**Saved data entries:**
+===+
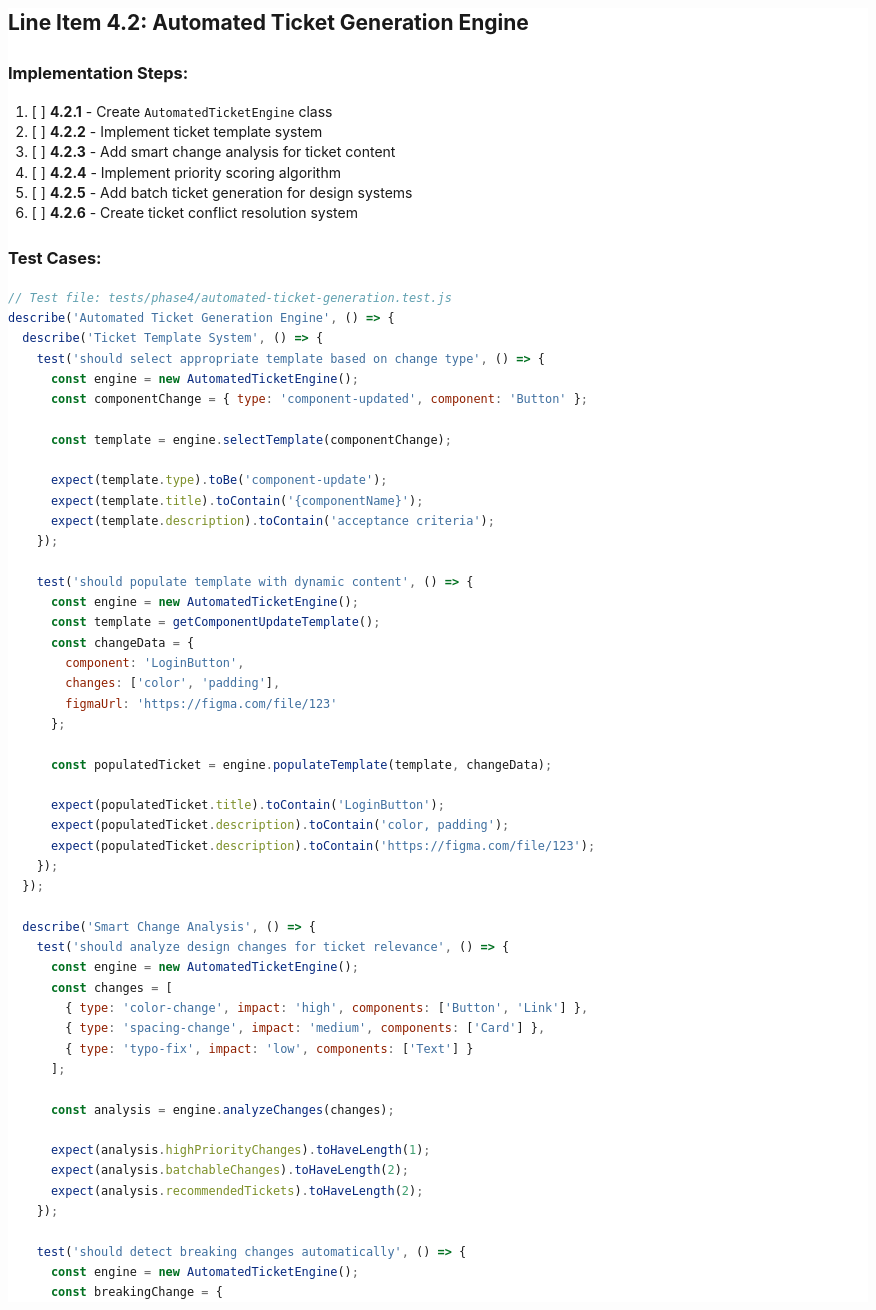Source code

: 
## **Line Item 4.2: Automated Ticket Generation Engine**

### **Implementation Steps:**
1. [ ] **4.2.1** - Create `AutomatedTicketEngine` class
2. [ ] **4.2.2** - Implement ticket template system
3. [ ] **4.2.3** - Add smart change analysis for ticket content
4. [ ] **4.2.4** - Implement priority scoring algorithm
5. [ ] **4.2.5** - Add batch ticket generation for design systems
6. [ ] **4.2.6** - Create ticket conflict resolution system

### **Test Cases:**
```javascript
// Test file: tests/phase4/automated-ticket-generation.test.js
describe('Automated Ticket Generation Engine', () => {
  describe('Ticket Template System', () => {
    test('should select appropriate template based on change type', () => {
      const engine = new AutomatedTicketEngine();
      const componentChange = { type: 'component-updated', component: 'Button' };
      
      const template = engine.selectTemplate(componentChange);
      
      expect(template.type).toBe('component-update');
      expect(template.title).toContain('{componentName}');
      expect(template.description).toContain('acceptance criteria');
    });

    test('should populate template with dynamic content', () => {
      const engine = new AutomatedTicketEngine();
      const template = getComponentUpdateTemplate();
      const changeData = {
        component: 'LoginButton',
        changes: ['color', 'padding'],
        figmaUrl: 'https://figma.com/file/123'
      };

      const populatedTicket = engine.populateTemplate(template, changeData);
      
      expect(populatedTicket.title).toContain('LoginButton');
      expect(populatedTicket.description).toContain('color, padding');
      expect(populatedTicket.description).toContain('https://figma.com/file/123');
    });
  });

  describe('Smart Change Analysis', () => {
    test('should analyze design changes for ticket relevance', () => {
      const engine = new AutomatedTicketEngine();
      const changes = [
        { type: 'color-change', impact: 'high', components: ['Button', 'Link'] },
        { type: 'spacing-change', impact: 'medium', components: ['Card'] },
        { type: 'typo-fix', impact: 'low', components: ['Text'] }
      ];

      const analysis = engine.analyzeChanges(changes);
      
      expect(analysis.highPriorityChanges).toHaveLength(1);
      expect(analysis.batchableChanges).toHaveLength(2);
      expect(analysis.recommendedTickets).toHaveLength(2);
    });

    test('should detect breaking changes automatically', () => {
      const engine = new AutomatedTicketEngine();
      const breakingChange = {
```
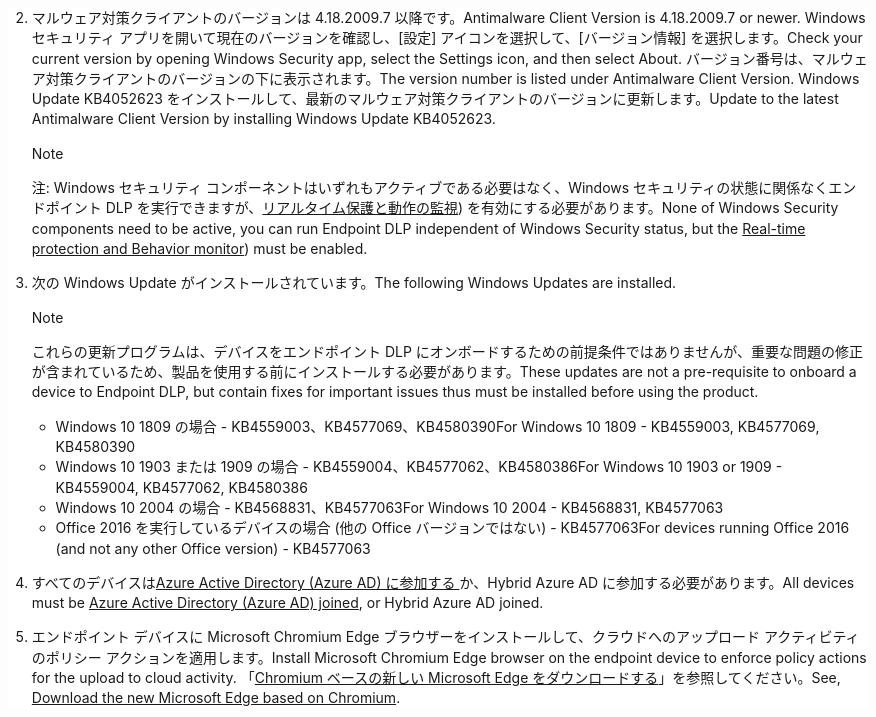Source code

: 2. <span data-ttu-id="88bbb-147">マルウェア対策クライアントのバージョンは 4.18.2009.7 以降です。</span><span class="sxs-lookup"><span data-stu-id="88bbb-147">Antimalware Client Version is 4.18.2009.7 or newer.</span></span> <span data-ttu-id="88bbb-148">Windows セキュリティ アプリを開いて現在のバージョンを確認し、[設定] アイコンを選択して、[バージョン情報] を選択します。</span><span class="sxs-lookup"><span data-stu-id="88bbb-148">Check your current version by opening Windows Security app, select the Settings icon, and then select About.</span></span> <span data-ttu-id="88bbb-149">バージョン番号は、マルウェア対策クライアントのバージョンの下に表示されます。</span><span class="sxs-lookup"><span data-stu-id="88bbb-149">The version number is listed under Antimalware Client Version.</span></span> <span data-ttu-id="88bbb-150">Windows Update KB4052623 をインストールして、最新のマルウェア対策クライアントのバージョンに更新します。</span><span class="sxs-lookup"><span data-stu-id="88bbb-150">Update to the latest Antimalware Client Version by installing Windows Update KB4052623.</span></span> 

   > [!NOTE]
   > <span data-ttu-id="88bbb-151">注: Windows セキュリティ コンポーネントはいずれもアクティブである必要はなく、Windows セキュリティの状態に関係なくエンドポイント DLP を実行できますが、[リアルタイム保護と動作の監視](/windows/security/threat-protection/microsoft-defender-antivirus/configure-real-time-protection-microsoft-defender-antivirus)) を有効にする必要があります。</span><span class="sxs-lookup"><span data-stu-id="88bbb-151">None of Windows Security components need to be active, you can run Endpoint DLP independent of Windows Security status, but the [Real-time protection and Behavior monitor](/windows/security/threat-protection/microsoft-defender-antivirus/configure-real-time-protection-microsoft-defender-antivirus)) must be enabled.</span></span>
 
3. <span data-ttu-id="88bbb-152">次の Windows Update がインストールされています。</span><span class="sxs-lookup"><span data-stu-id="88bbb-152">The following Windows Updates are installed.</span></span> 
 
   > [!NOTE]
   > <span data-ttu-id="88bbb-153">これらの更新プログラムは、デバイスをエンドポイント DLP にオンボードするための前提条件ではありませんが、重要な問題の修正が含まれているため、製品を使用する前にインストールする必要があります。</span><span class="sxs-lookup"><span data-stu-id="88bbb-153">These updates are not a pre-requisite to onboard a device to Endpoint DLP, but contain fixes for important issues thus must be installed before using the product.</span></span>

    - <span data-ttu-id="88bbb-154">Windows 10 1809 の場合 - KB4559003、KB4577069、KB4580390</span><span class="sxs-lookup"><span data-stu-id="88bbb-154">For Windows 10 1809 - KB4559003, KB4577069, KB4580390</span></span>
    - <span data-ttu-id="88bbb-155">Windows 10 1903 または 1909 の場合 - KB4559004、KB4577062、KB4580386</span><span class="sxs-lookup"><span data-stu-id="88bbb-155">For Windows 10 1903 or 1909 - KB4559004, KB4577062, KB4580386</span></span>
    - <span data-ttu-id="88bbb-156">Windows 10 2004 の場合 - KB4568831、KB4577063</span><span class="sxs-lookup"><span data-stu-id="88bbb-156">For Windows 10 2004 - KB4568831, KB4577063</span></span>
    - <span data-ttu-id="88bbb-157">Office 2016 を実行しているデバイスの場合 (他の Office バージョンではない) - KB4577063</span><span class="sxs-lookup"><span data-stu-id="88bbb-157">For devices running Office 2016 (and not any other Office version) - KB4577063</span></span> 

4. <span data-ttu-id="88bbb-158">すべてのデバイスは[Azure Active Directory (Azure AD) に参加する ](/azure/active-directory/devices/concept-azure-ad-join)か、Hybrid Azure AD に参加する必要があります。</span><span class="sxs-lookup"><span data-stu-id="88bbb-158">All devices must be [Azure Active Directory (Azure AD) joined](/azure/active-directory/devices/concept-azure-ad-join), or Hybrid Azure AD joined.</span></span>

5. <span data-ttu-id="88bbb-159">エンドポイント デバイスに Microsoft Chromium Edge ブラウザーをインストールして、クラウドへのアップロード アクティビティのポリシー アクションを適用します。</span><span class="sxs-lookup"><span data-stu-id="88bbb-159">Install Microsoft Chromium Edge browser on the endpoint device to enforce policy actions for the upload to cloud activity.</span></span> <span data-ttu-id="88bbb-160">「[Chromium ベースの新しい Microsoft Edge をダウンロードする](https://support.microsoft.com/help/4501095/download-the-new-microsoft-edge-based-on-chromium)」を参照してください。</span><span class="sxs-lookup"><span data-stu-id="88bbb-160">See, [Download the new Microsoft Edge based on Chromium](https://support.microsoft.com/help/4501095/download-the-new-microsoft-edge-based-on-chromium).</span></span>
+===+
**Problem description:** From the records above, repeat exactly the lines from the one with "### **Implementation Steps:**" through the one with "6. [ ] **4.2.6** - Create", both included.

**Answer to this task:**
### **Implementation Steps:**
1. [ ] **4.2.1** - Create `AutomatedTicketEngine` class
2. [ ] **4.2.2** - Implement ticket template system
3. [ ] **4.2.3** - Add smart change analysis for ticket content
4. [ ] **4.2.4** - Implement priority scoring algorithm
5. [ ] **4.2.5** - Add batch ticket generation for design systems
6. [ ] **4.2.6** - Create ticket conflict resolution system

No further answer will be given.